Bruce Straley shared his thoughts via a column in the LA Times (thanks Push Square) explaining his input into The Last Of Us universe and revealing he is completely absent from the HBO version's credits. Straley helped create the first game and its Left Behind DLC, the story from which appears to be on the docket in the coming episodes of the series, not to mention Uncharted 4: A Thief's End.
As for the solution Straley suggests to make sure this sort of thing doesn't keep happening, the game dev has pushed for unionisation to be commonplace in the video game industry. “It’s an argument for unionisation that someone who was part of the co-creation of that world and those characters isn’t getting a credit or a nickel for the work they put into it,” Straley says. “Maybe we need unions in the video game industry to be able to protect creators.”

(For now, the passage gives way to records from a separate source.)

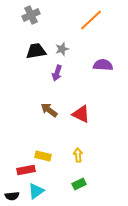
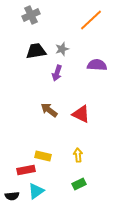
purple semicircle: moved 6 px left
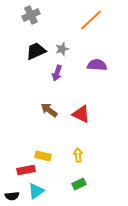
black trapezoid: rotated 15 degrees counterclockwise
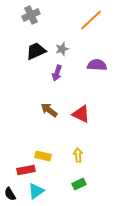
black semicircle: moved 2 px left, 2 px up; rotated 64 degrees clockwise
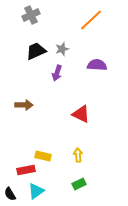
brown arrow: moved 25 px left, 5 px up; rotated 144 degrees clockwise
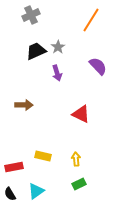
orange line: rotated 15 degrees counterclockwise
gray star: moved 4 px left, 2 px up; rotated 16 degrees counterclockwise
purple semicircle: moved 1 px right, 1 px down; rotated 42 degrees clockwise
purple arrow: rotated 35 degrees counterclockwise
yellow arrow: moved 2 px left, 4 px down
red rectangle: moved 12 px left, 3 px up
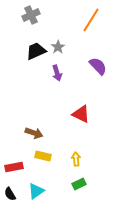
brown arrow: moved 10 px right, 28 px down; rotated 18 degrees clockwise
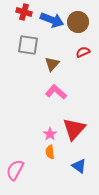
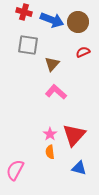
red triangle: moved 6 px down
blue triangle: moved 2 px down; rotated 21 degrees counterclockwise
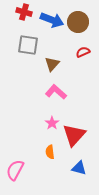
pink star: moved 2 px right, 11 px up
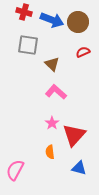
brown triangle: rotated 28 degrees counterclockwise
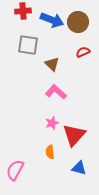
red cross: moved 1 px left, 1 px up; rotated 21 degrees counterclockwise
pink star: rotated 16 degrees clockwise
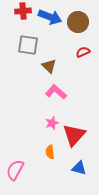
blue arrow: moved 2 px left, 3 px up
brown triangle: moved 3 px left, 2 px down
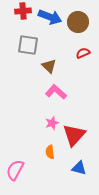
red semicircle: moved 1 px down
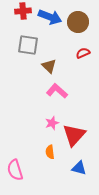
pink L-shape: moved 1 px right, 1 px up
pink semicircle: rotated 45 degrees counterclockwise
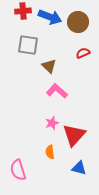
pink semicircle: moved 3 px right
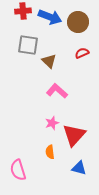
red semicircle: moved 1 px left
brown triangle: moved 5 px up
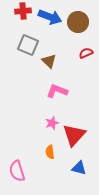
gray square: rotated 15 degrees clockwise
red semicircle: moved 4 px right
pink L-shape: rotated 20 degrees counterclockwise
pink semicircle: moved 1 px left, 1 px down
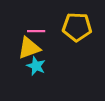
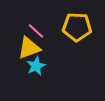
pink line: rotated 42 degrees clockwise
cyan star: rotated 24 degrees clockwise
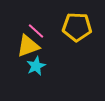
yellow triangle: moved 1 px left, 2 px up
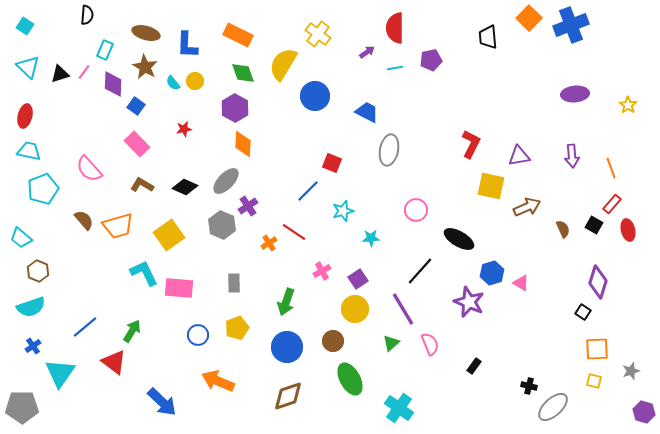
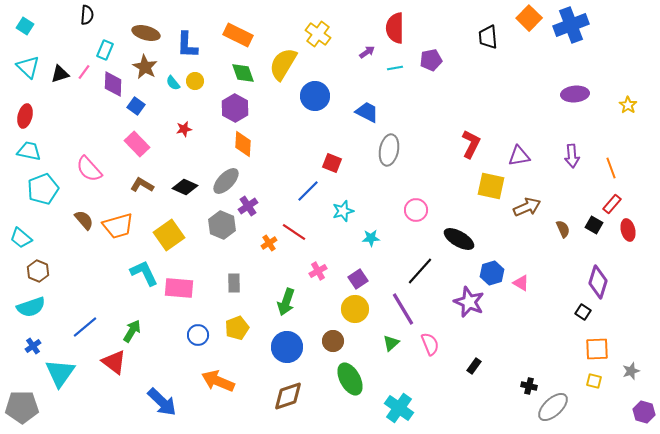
pink cross at (322, 271): moved 4 px left
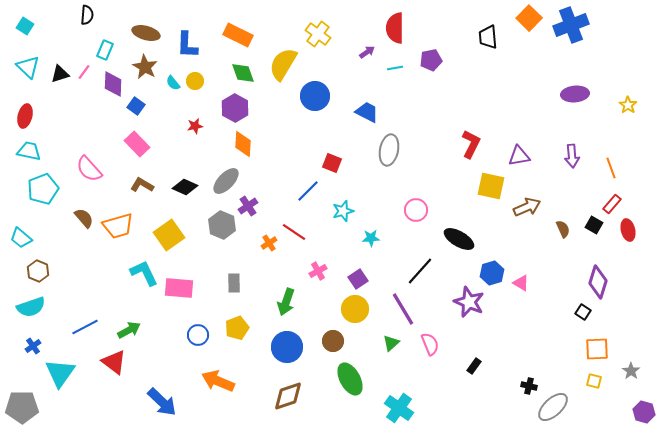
red star at (184, 129): moved 11 px right, 3 px up
brown semicircle at (84, 220): moved 2 px up
blue line at (85, 327): rotated 12 degrees clockwise
green arrow at (132, 331): moved 3 px left, 1 px up; rotated 30 degrees clockwise
gray star at (631, 371): rotated 18 degrees counterclockwise
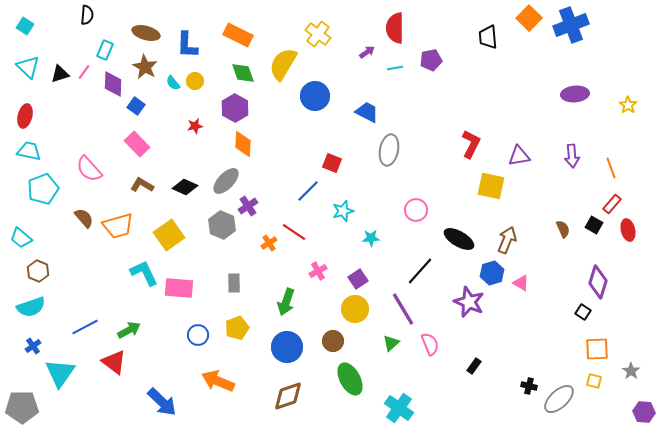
brown arrow at (527, 207): moved 20 px left, 33 px down; rotated 44 degrees counterclockwise
gray ellipse at (553, 407): moved 6 px right, 8 px up
purple hexagon at (644, 412): rotated 10 degrees counterclockwise
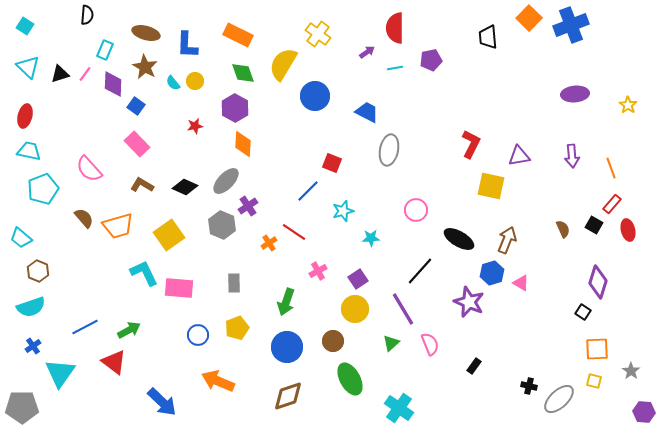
pink line at (84, 72): moved 1 px right, 2 px down
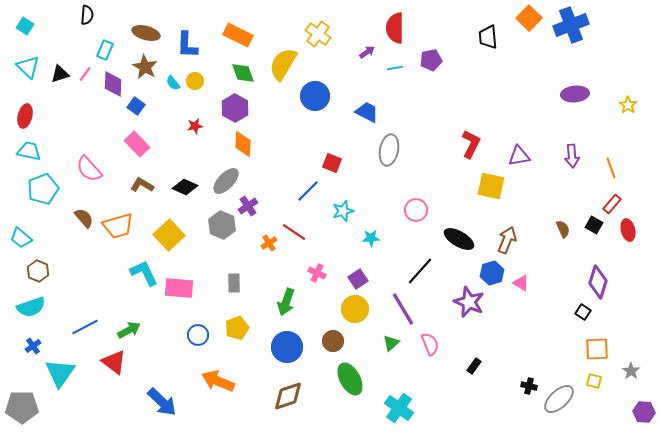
yellow square at (169, 235): rotated 8 degrees counterclockwise
pink cross at (318, 271): moved 1 px left, 2 px down; rotated 36 degrees counterclockwise
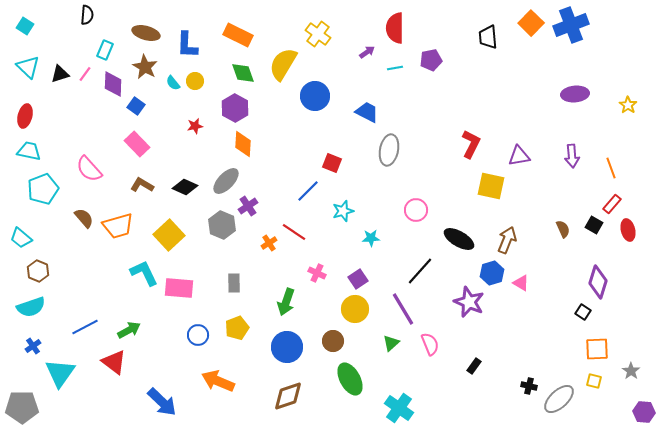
orange square at (529, 18): moved 2 px right, 5 px down
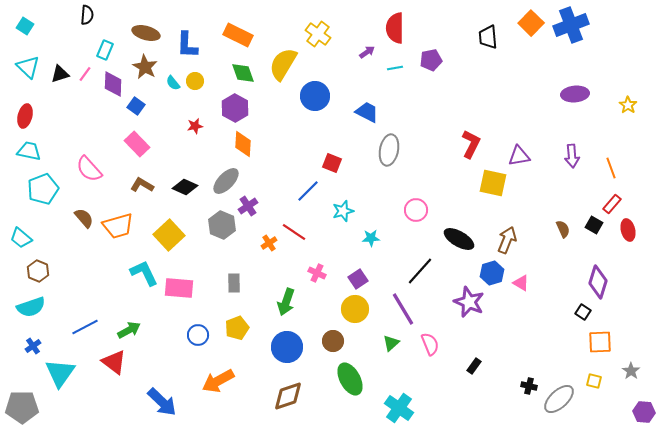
yellow square at (491, 186): moved 2 px right, 3 px up
orange square at (597, 349): moved 3 px right, 7 px up
orange arrow at (218, 381): rotated 52 degrees counterclockwise
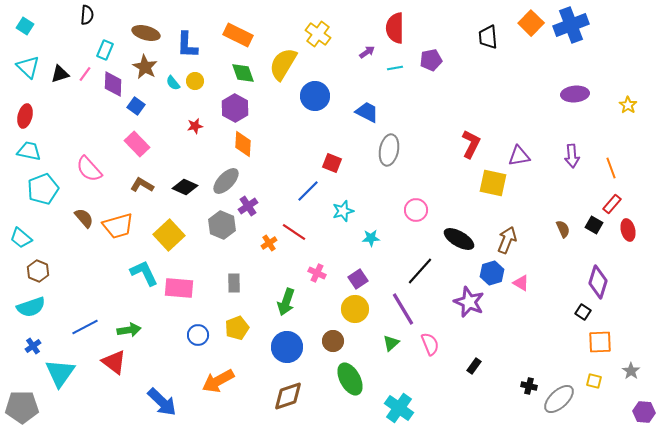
green arrow at (129, 330): rotated 20 degrees clockwise
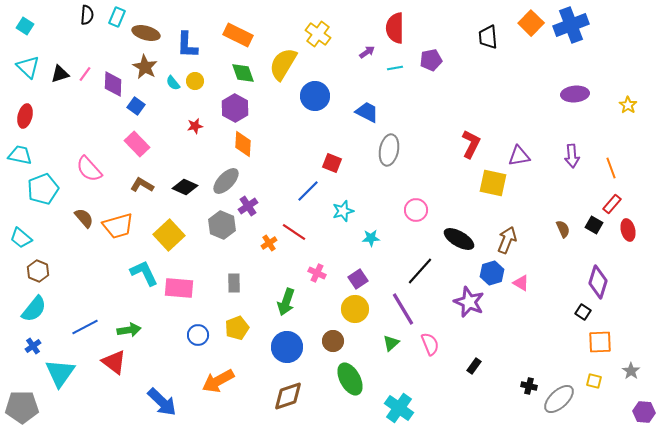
cyan rectangle at (105, 50): moved 12 px right, 33 px up
cyan trapezoid at (29, 151): moved 9 px left, 4 px down
cyan semicircle at (31, 307): moved 3 px right, 2 px down; rotated 32 degrees counterclockwise
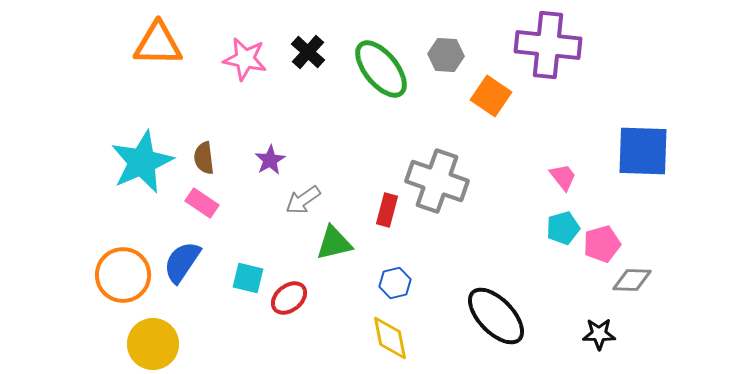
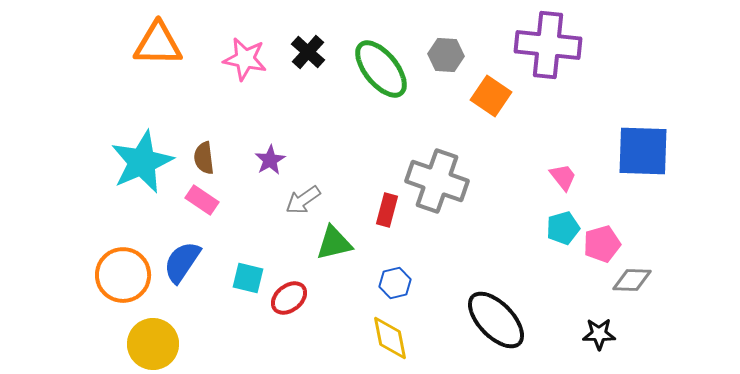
pink rectangle: moved 3 px up
black ellipse: moved 4 px down
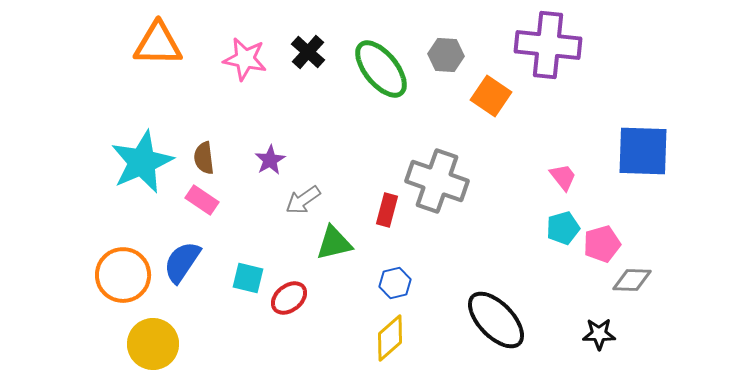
yellow diamond: rotated 60 degrees clockwise
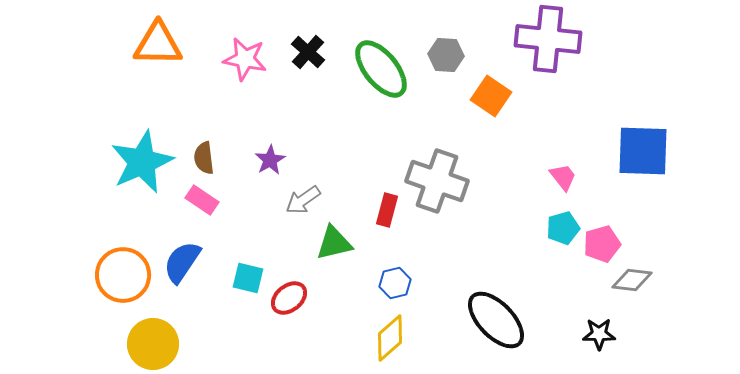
purple cross: moved 6 px up
gray diamond: rotated 6 degrees clockwise
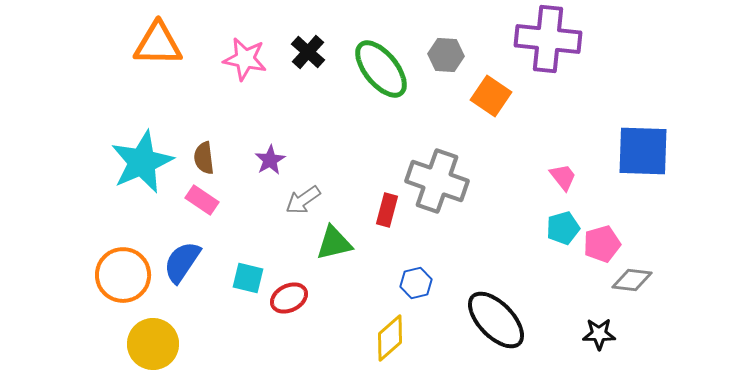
blue hexagon: moved 21 px right
red ellipse: rotated 12 degrees clockwise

The LA Times claims both HBO and Sony have been contacted for comment on Straley not being credited in the show, but neither had replied by the time of publication. Straley left Naughty Dog shortly after working on Uncharted 4, so prior to the studio striking up a deal with HBO to adapt The Last Of Us into a TV show. While it's unclear whether Straley and Neil Druckmann still speak, the former's relationship with the latter and his studio is described as “strained”.
Developers who worked on games not getting the credit they deserve has been an ever-present issue recently. The original creators of Pac-Man World only had their names added to the remake's credits last year following backlash and growing pressure from the uncredited devs and their fans through social media.